NATIONAL VIEW: Billionaires . . . in outer space!

THE POINT: Jeff Bezos and Richard Branson get a thrill, but they’re also pushing flight forward.

The richest man on Earth briefly lost that title last Tuesday morning, but only because for a few floaty minutes he was no longer on Earth. Jeff Bezos has spent two decades using his Amazon wealth to underwrite a rocket venture, Blue Origin. Last Tuesday the company launched its first manned flight to space, with Mr. Bezos strapped on board the capsule.

After riding the New Shepard rocket to Mach 3, experiencing weightlessness, and parachuting back to the Texas desert, Mr. Bezos thanked the engineers and crew, along with “every Amazon employee and every Amazon customer, because you guys paid for all this.”

It’s easy to dismiss this as a joy ride, which in part it was, or as the indulgence of a rich man with attention-deficit disorder. But as billionaires’ hobbies go, this is more productive than, well, owning the Washington Post. “The architecture and the technology we have chosen,” Mr. Bezos said, “is complete overkill for a suborbital tourism mission.” That’s because the mission isn’t limited to expensive thrills.

Tourism is merely the first rung of the space ladder. Blue Origin has two more manned flights on the schedule for this year, and Mr. Bezos said the company is approaching $100 million in private sales. Virgin Galactic has presold hundreds of tickets for its space plane, which flew its founder, Richard Branson, to weightlessness two weeks ago. Elon Musk’s SpaceX has ferried NASA astronauts to orbit, but it has private flights on the calendar, too.

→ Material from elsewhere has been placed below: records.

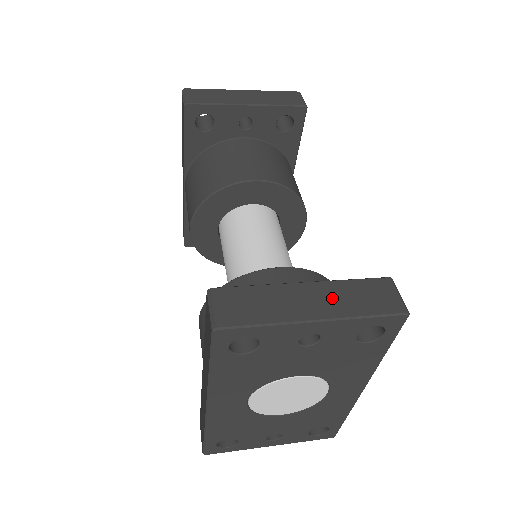
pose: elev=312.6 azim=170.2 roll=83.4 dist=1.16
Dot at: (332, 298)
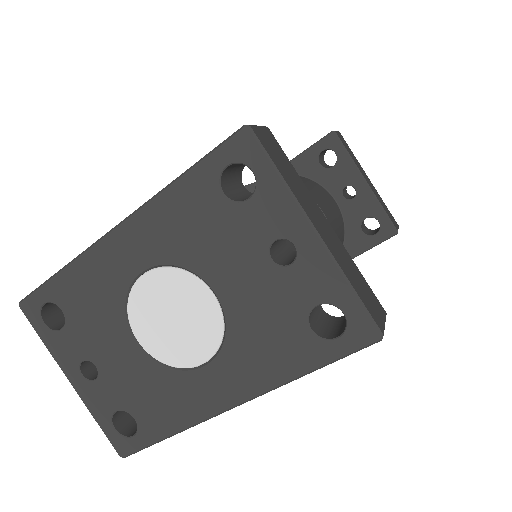
Dot at: (339, 249)
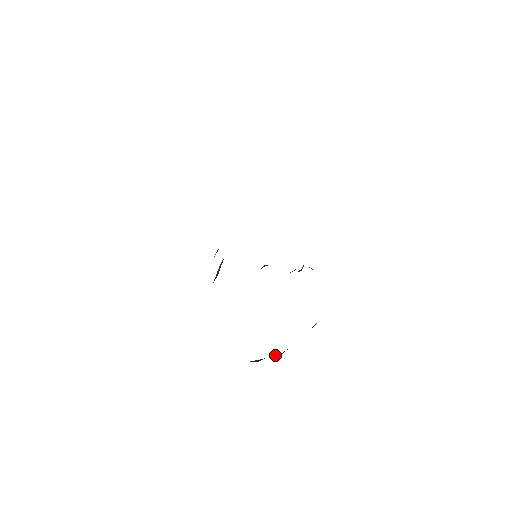
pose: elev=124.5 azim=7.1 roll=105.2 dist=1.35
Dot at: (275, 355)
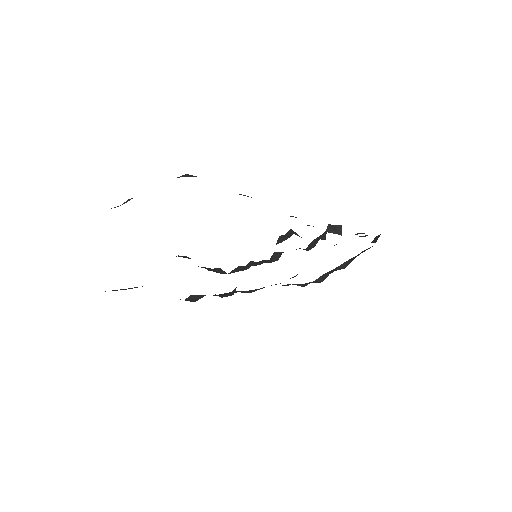
Dot at: (342, 264)
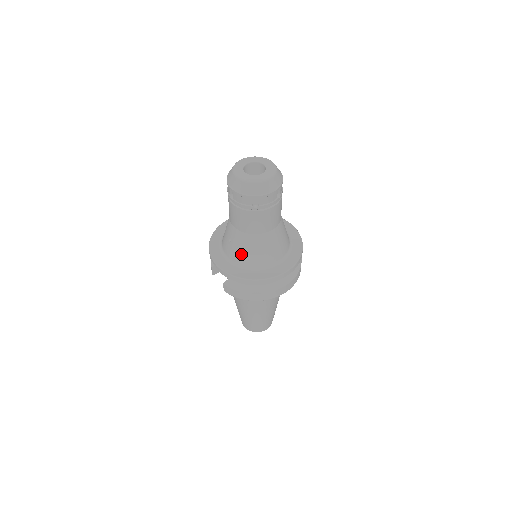
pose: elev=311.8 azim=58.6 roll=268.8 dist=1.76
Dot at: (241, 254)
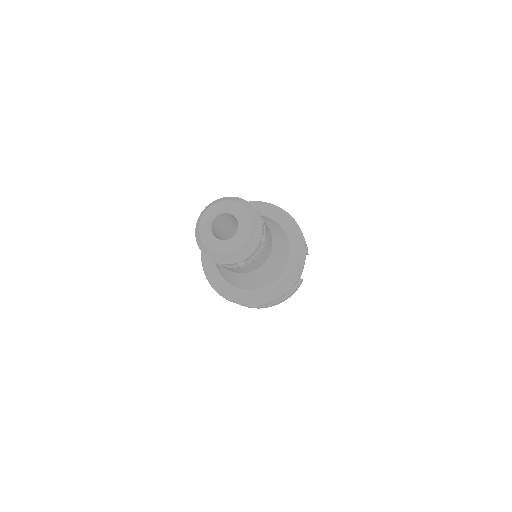
Dot at: occluded
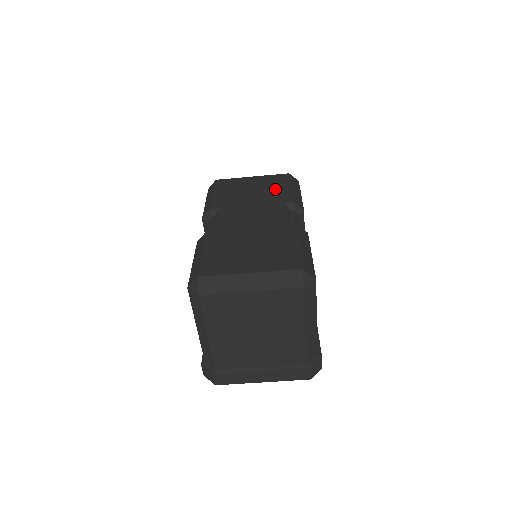
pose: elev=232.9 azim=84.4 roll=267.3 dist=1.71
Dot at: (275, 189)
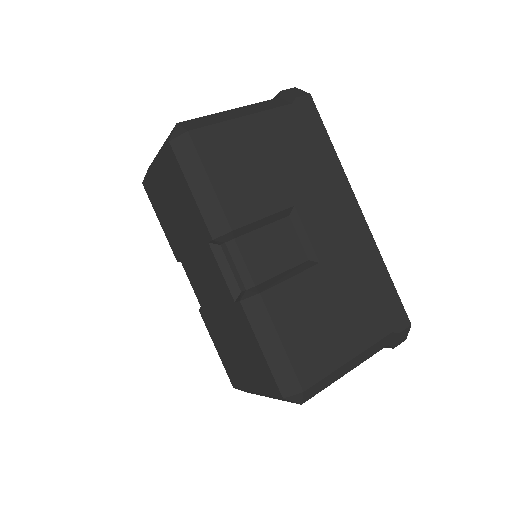
Dot at: (184, 203)
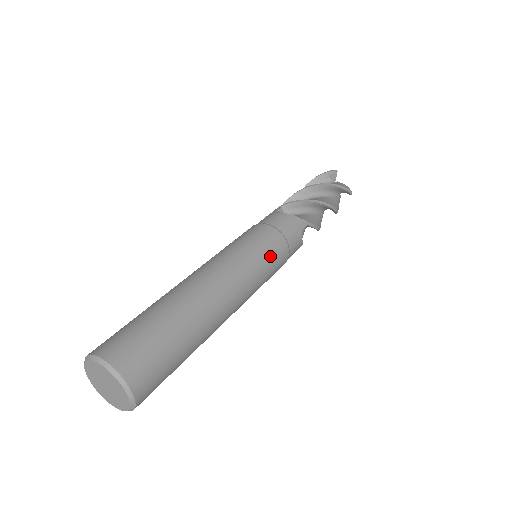
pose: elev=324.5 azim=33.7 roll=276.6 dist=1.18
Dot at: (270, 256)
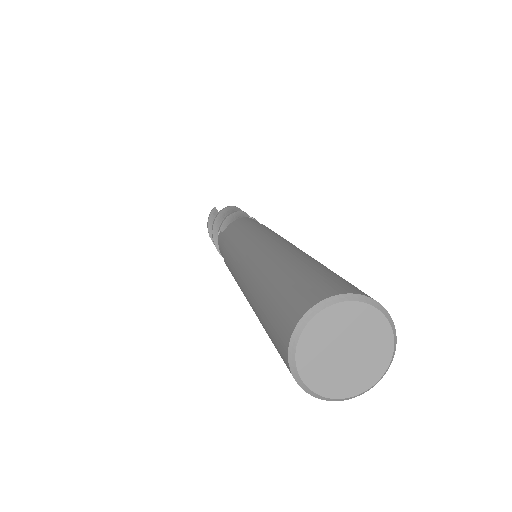
Dot at: occluded
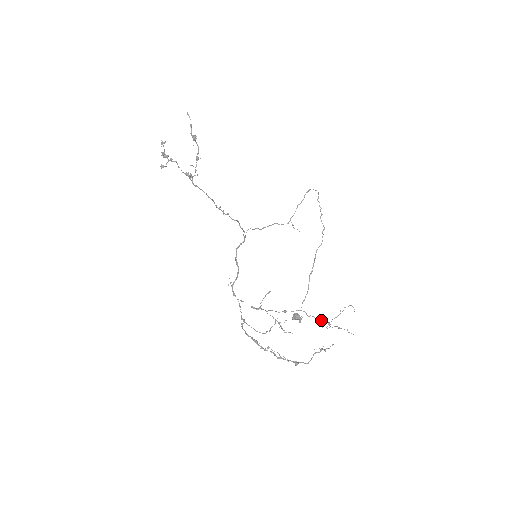
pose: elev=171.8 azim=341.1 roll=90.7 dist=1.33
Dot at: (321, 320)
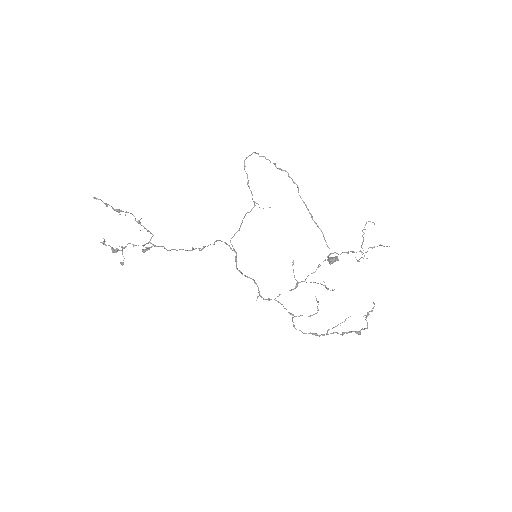
Dot at: (353, 252)
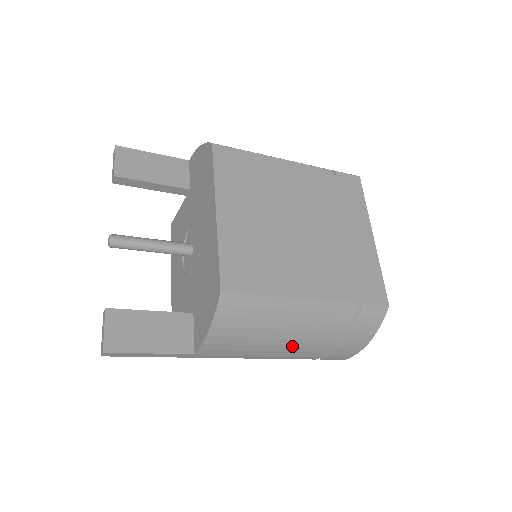
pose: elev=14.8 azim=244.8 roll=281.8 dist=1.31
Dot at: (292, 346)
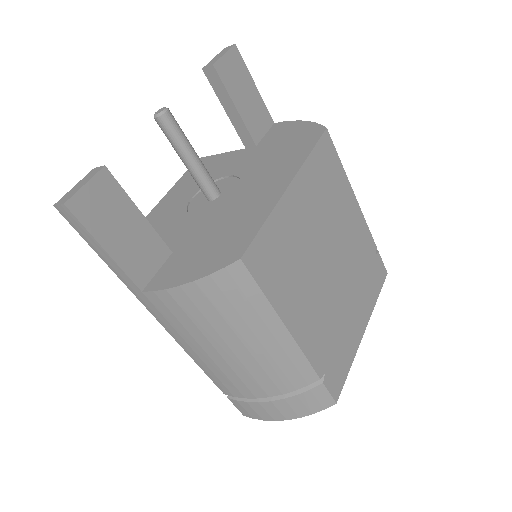
Dot at: (229, 366)
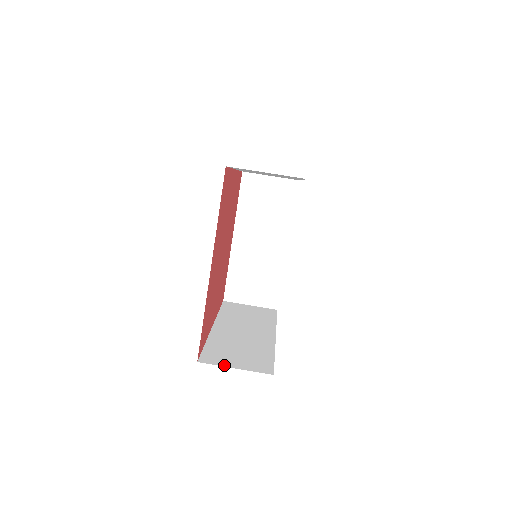
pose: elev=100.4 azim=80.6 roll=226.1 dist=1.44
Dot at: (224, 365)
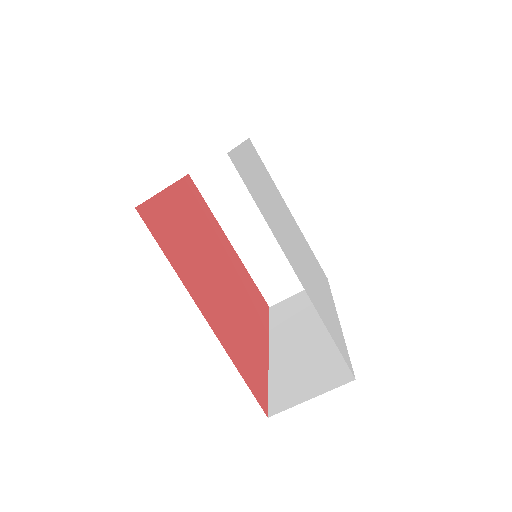
Dot at: (297, 403)
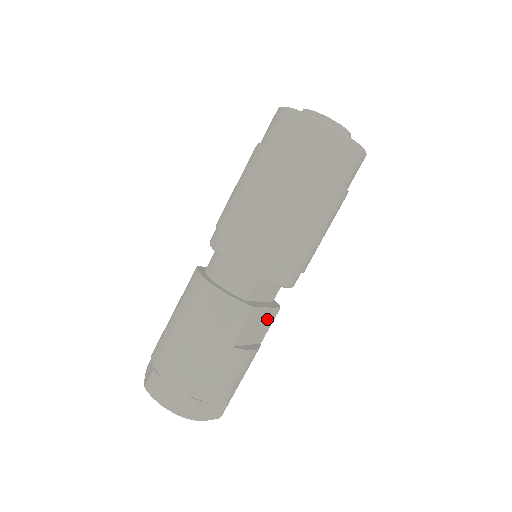
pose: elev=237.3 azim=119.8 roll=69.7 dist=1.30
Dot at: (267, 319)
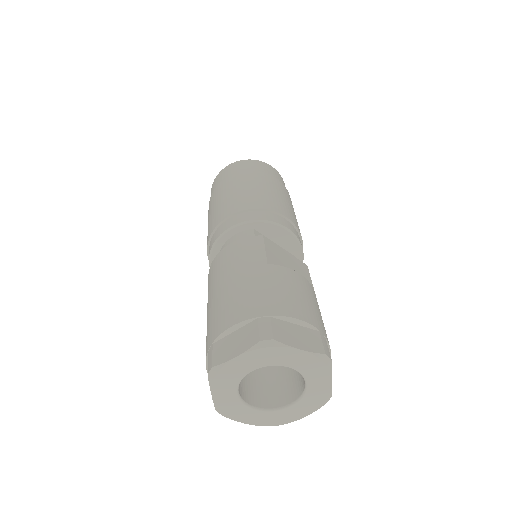
Dot at: (297, 266)
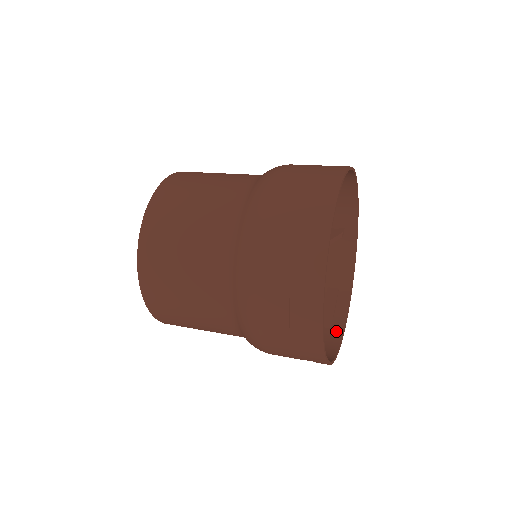
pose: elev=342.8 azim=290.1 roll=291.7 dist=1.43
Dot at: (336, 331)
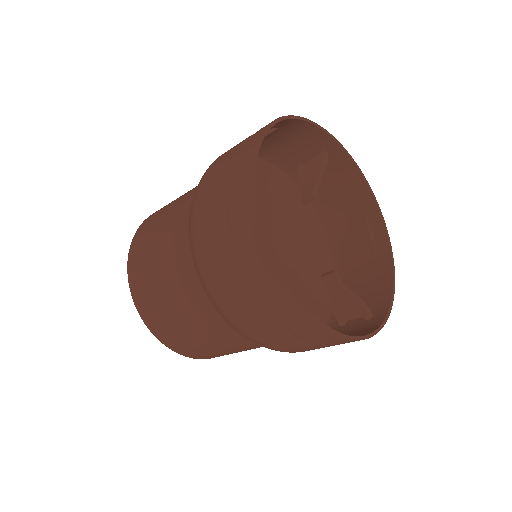
Dot at: (295, 306)
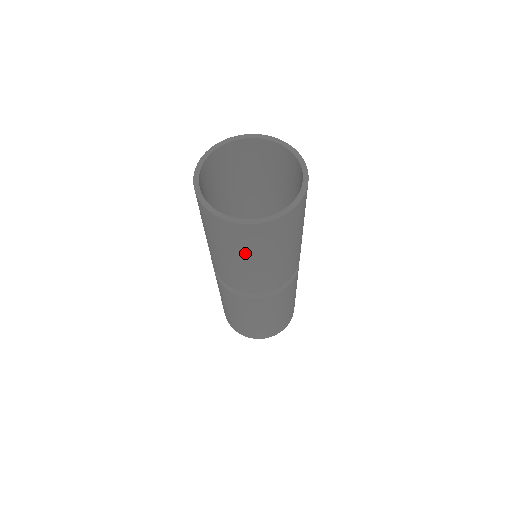
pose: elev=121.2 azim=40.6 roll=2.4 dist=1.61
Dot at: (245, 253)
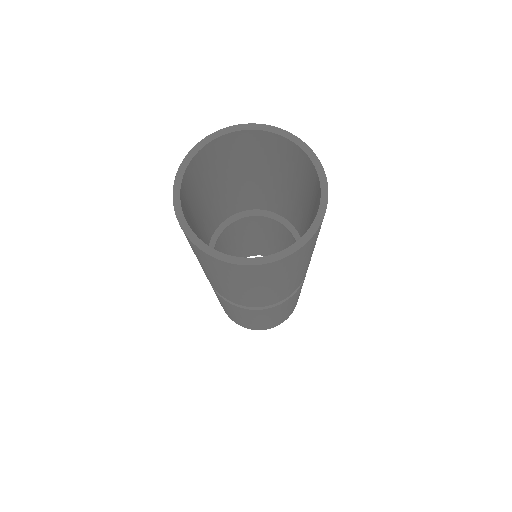
Dot at: (293, 271)
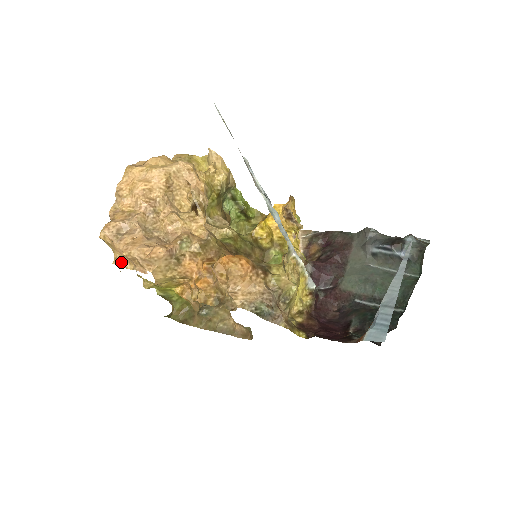
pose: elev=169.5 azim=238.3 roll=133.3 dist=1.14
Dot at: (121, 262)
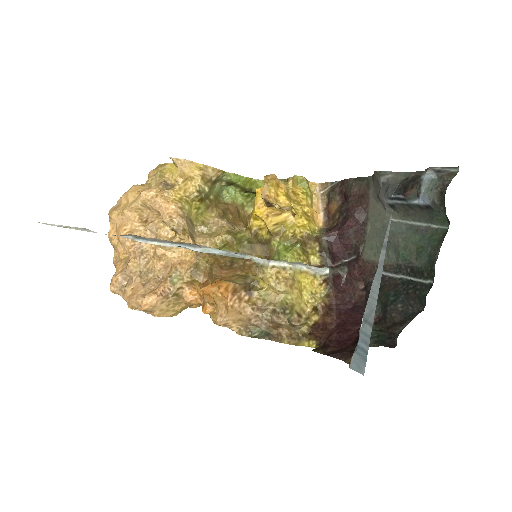
Dot at: occluded
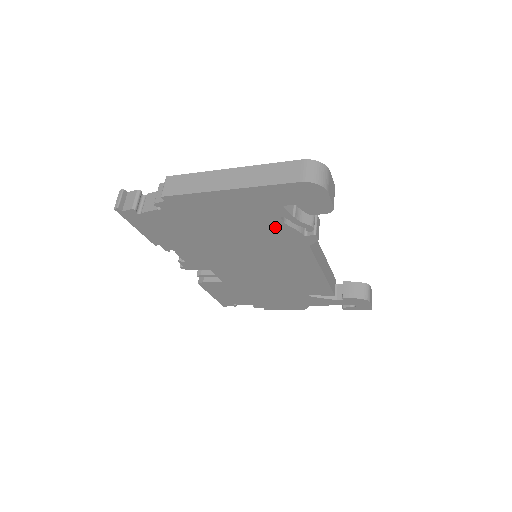
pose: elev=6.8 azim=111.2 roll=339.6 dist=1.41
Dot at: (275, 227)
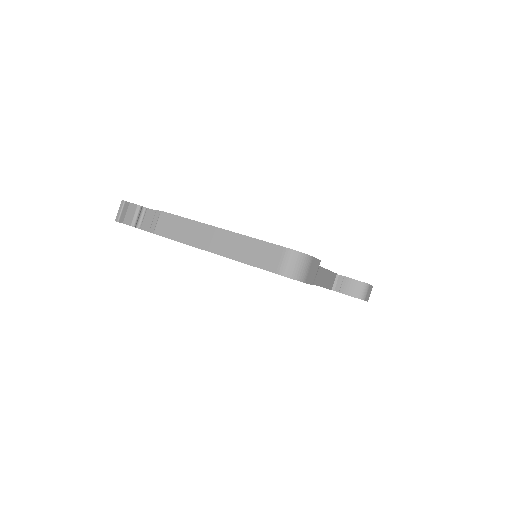
Dot at: occluded
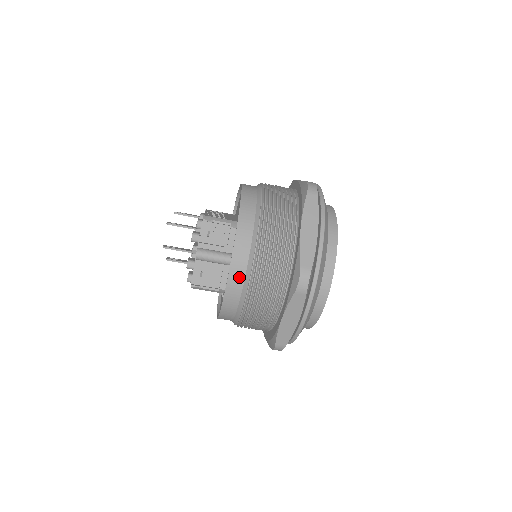
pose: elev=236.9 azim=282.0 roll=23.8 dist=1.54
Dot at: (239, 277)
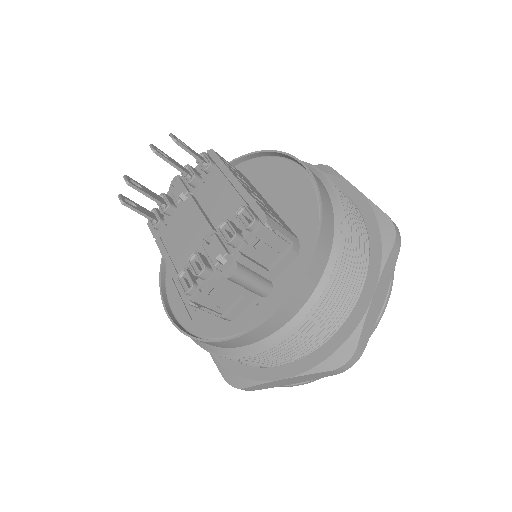
Dot at: (274, 327)
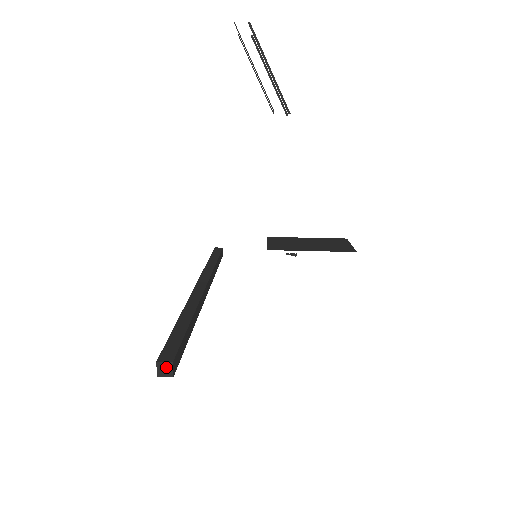
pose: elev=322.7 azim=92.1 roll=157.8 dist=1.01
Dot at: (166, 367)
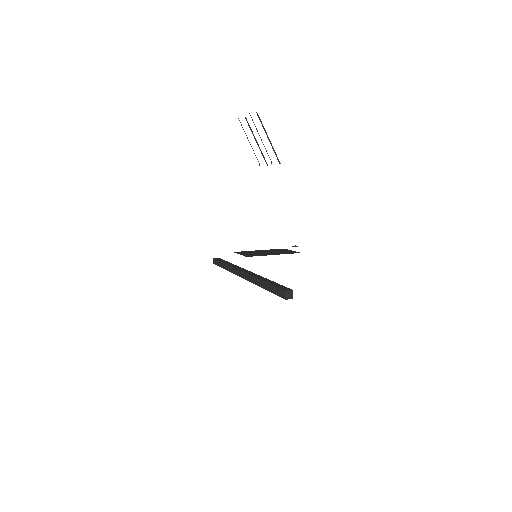
Dot at: (290, 293)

It isn’t clear how big this tourism market will be, but the competition is clearly on, as Blue Origin brags that its capsule has bigger windows than the other guy’s. As these companies strive to outdo each other, costs will fall. Engineering advances, such as reusable rockets that land vertically, have already slashed the price of getting cargo to space.

The money paid by wealthy passengers will also help these companies go higher. Blue Origin has other projects in the works, including a New Glenn rocket that will be big enough to put satellites into orbit. Mr. Musk, as everyone knows, is aiming for Mars. The benefits of all this are hard to say precisely, but that’s the nature of exploration and entrepreneurial risk-taking.

Several companies are working on constellations of small satellites that could beam fast internet to remote areas that lack it. Novel uses of technology are harder to predict, but surprises happen when smart people are trying to be the first to achieve some milestone. Nobody working on America’s first satellite missions in the 1950s and ‘60s could have ever imagined that the Global Positioning System, or GPS, would one day keep millions of people and Uber drivers from getting lost.

Mr. Bezos has reportedly been putting around $1 billion a year into Blue Origin, which is no small sum, but it will pay dividends to have another competitor reaching for the stars. It might look like one small jaunt for Mr. Bezos, but it’s another big leap for America’s commercial space business.